→ **Task statement**
The answer should consist of each line below that contains the word "маты".

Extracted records

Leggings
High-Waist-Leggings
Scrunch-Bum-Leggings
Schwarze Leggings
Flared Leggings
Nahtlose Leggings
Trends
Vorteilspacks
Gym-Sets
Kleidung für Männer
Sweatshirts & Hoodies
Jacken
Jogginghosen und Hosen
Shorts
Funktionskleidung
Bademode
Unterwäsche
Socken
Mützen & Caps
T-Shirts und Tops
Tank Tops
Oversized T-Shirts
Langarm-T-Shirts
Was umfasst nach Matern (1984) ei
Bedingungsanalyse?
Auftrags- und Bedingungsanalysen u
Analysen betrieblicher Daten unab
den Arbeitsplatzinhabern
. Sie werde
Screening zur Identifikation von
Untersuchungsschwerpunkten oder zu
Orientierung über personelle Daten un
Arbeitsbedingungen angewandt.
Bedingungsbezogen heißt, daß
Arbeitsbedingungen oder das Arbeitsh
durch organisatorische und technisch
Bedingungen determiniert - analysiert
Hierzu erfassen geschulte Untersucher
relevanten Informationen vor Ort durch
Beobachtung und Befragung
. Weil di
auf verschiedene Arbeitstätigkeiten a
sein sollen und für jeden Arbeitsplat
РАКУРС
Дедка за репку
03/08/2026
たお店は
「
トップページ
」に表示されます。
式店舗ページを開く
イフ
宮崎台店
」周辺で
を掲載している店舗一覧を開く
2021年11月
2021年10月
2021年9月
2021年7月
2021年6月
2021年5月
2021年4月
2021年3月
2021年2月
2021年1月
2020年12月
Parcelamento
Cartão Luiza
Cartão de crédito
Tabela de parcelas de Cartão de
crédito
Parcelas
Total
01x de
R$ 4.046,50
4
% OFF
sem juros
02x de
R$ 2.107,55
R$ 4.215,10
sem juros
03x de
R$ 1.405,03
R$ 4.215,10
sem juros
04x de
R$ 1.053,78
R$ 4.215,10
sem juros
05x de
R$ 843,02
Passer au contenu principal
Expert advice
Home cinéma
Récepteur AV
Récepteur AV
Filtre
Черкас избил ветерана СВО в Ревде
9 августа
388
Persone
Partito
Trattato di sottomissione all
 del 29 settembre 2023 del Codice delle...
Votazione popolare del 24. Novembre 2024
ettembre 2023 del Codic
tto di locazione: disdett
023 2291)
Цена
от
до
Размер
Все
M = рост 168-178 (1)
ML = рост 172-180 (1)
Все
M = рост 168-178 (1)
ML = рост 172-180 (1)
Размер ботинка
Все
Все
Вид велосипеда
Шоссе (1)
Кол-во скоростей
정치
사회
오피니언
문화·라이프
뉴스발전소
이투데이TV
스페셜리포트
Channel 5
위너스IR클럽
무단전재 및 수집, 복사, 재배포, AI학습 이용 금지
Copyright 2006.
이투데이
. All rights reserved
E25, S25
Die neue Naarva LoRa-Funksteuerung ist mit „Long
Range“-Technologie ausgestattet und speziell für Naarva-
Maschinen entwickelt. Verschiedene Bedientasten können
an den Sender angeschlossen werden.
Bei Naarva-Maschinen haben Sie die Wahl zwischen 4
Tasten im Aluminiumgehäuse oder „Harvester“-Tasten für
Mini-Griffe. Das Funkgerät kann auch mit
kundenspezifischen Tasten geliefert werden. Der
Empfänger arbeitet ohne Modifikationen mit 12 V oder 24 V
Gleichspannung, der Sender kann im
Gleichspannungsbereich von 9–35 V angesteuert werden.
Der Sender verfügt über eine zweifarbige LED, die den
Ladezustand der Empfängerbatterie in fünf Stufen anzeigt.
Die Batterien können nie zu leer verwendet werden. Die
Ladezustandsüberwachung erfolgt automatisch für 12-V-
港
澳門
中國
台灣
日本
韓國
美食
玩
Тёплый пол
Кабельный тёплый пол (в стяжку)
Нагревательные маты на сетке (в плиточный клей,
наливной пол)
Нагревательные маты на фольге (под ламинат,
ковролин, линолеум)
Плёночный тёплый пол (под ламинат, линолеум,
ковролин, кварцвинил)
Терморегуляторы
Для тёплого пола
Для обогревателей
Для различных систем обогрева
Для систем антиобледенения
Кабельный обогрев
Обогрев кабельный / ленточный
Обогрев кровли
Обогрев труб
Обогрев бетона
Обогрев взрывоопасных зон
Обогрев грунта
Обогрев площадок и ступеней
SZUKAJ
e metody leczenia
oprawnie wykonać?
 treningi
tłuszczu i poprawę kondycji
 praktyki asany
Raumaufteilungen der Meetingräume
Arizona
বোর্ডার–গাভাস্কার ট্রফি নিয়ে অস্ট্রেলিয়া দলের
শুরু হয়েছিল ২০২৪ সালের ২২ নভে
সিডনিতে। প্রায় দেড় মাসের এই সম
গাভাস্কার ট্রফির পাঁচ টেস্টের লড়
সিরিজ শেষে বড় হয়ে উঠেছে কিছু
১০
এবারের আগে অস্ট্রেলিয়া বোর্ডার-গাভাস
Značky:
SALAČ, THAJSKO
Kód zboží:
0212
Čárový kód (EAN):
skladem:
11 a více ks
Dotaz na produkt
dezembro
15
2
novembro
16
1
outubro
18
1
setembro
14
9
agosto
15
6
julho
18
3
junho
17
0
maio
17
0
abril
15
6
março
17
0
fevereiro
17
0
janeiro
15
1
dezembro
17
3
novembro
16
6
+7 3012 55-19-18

→ **Response to the exercise**
Нагревательные маты на сетке (в плиточный клей,
Нагревательные маты на фольге (под ламинат,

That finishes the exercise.